## Task:
Write an exact copy of the entries below that leaves out all pictures.

## Provided data:
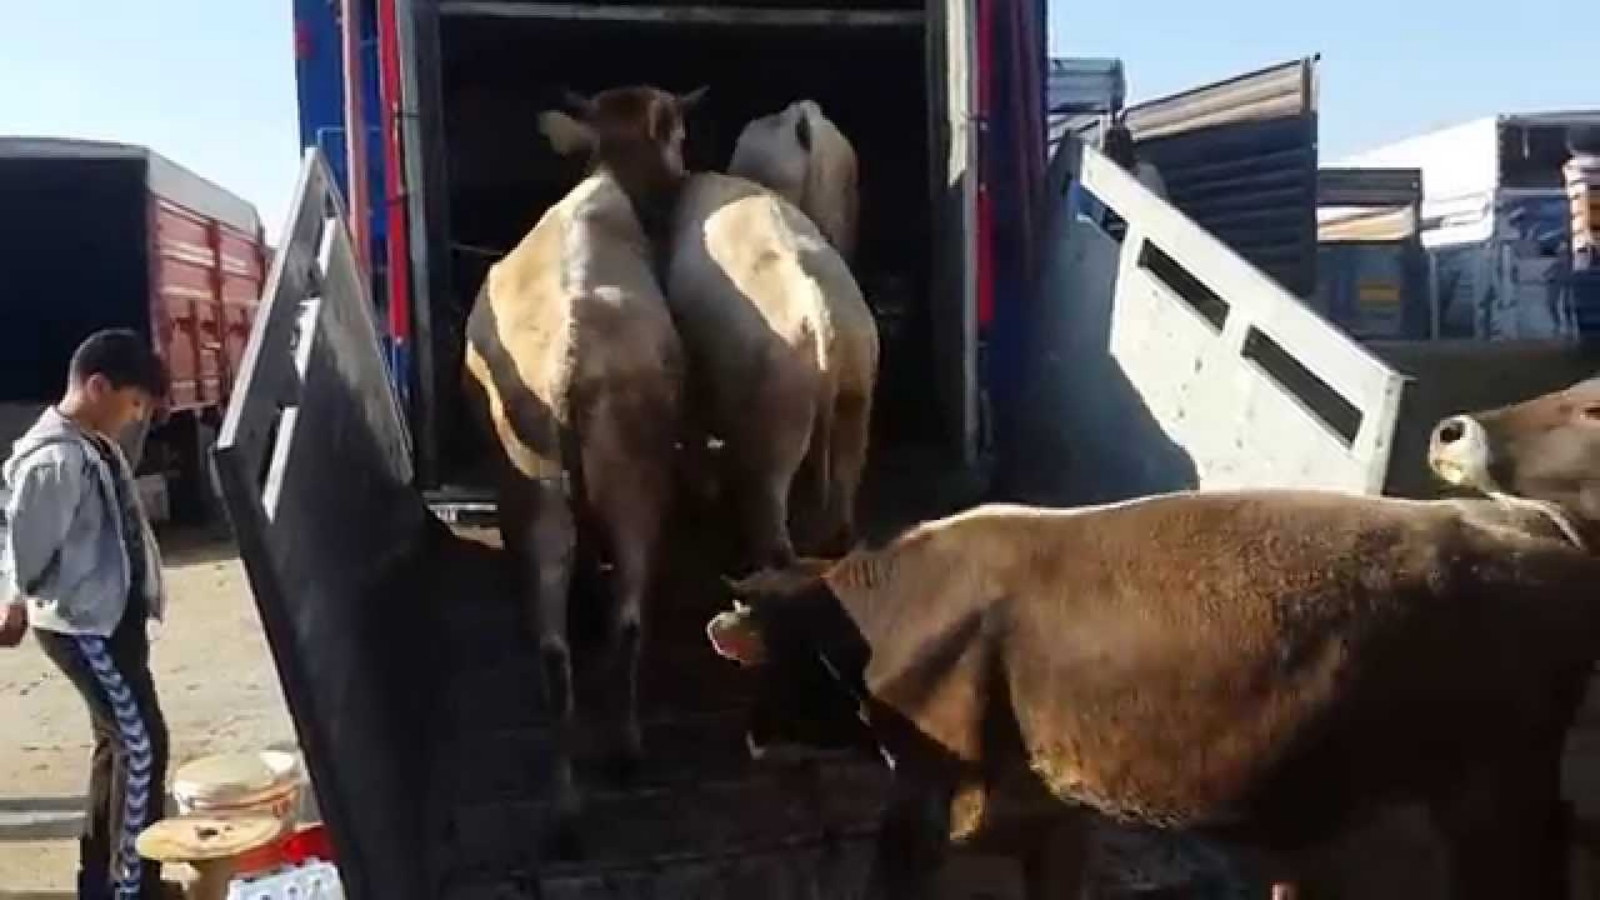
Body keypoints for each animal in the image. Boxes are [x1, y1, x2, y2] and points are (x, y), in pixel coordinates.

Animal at [467, 84, 704, 832]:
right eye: (680, 135)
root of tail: (567, 364)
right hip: (626, 488)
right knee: (610, 630)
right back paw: (608, 768)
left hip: (543, 497)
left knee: (565, 646)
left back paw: (578, 795)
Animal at [668, 169, 883, 566]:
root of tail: (819, 311)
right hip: (858, 380)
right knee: (848, 462)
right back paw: (838, 541)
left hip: (783, 396)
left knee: (771, 484)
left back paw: (770, 558)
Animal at [707, 474, 1600, 890]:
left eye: (763, 662)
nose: (747, 738)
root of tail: (1524, 517)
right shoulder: (1052, 806)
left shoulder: (928, 796)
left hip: (1486, 799)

## Exercise output:
Body keypoints for each animal in the image. Boxes are [x1, y1, x2, y2] and points are (x, y), in pixel coordinates.

Animal at [467, 84, 704, 832]:
right eye: (680, 135)
root of tail: (567, 364)
right hip: (626, 488)
right knee: (610, 630)
right back paw: (608, 768)
left hip: (543, 497)
left knee: (565, 646)
left back paw: (578, 795)
Animal at [668, 169, 883, 566]:
root of tail: (819, 311)
right hip: (858, 380)
right knee: (848, 462)
right back paw: (838, 541)
left hip: (783, 396)
left knee: (771, 484)
left back paw: (770, 558)
Animal at [707, 474, 1600, 890]:
left eye: (763, 662)
nose: (747, 738)
root of tail: (1524, 517)
right shoulder: (1052, 806)
left shoulder: (928, 796)
left hip: (1486, 799)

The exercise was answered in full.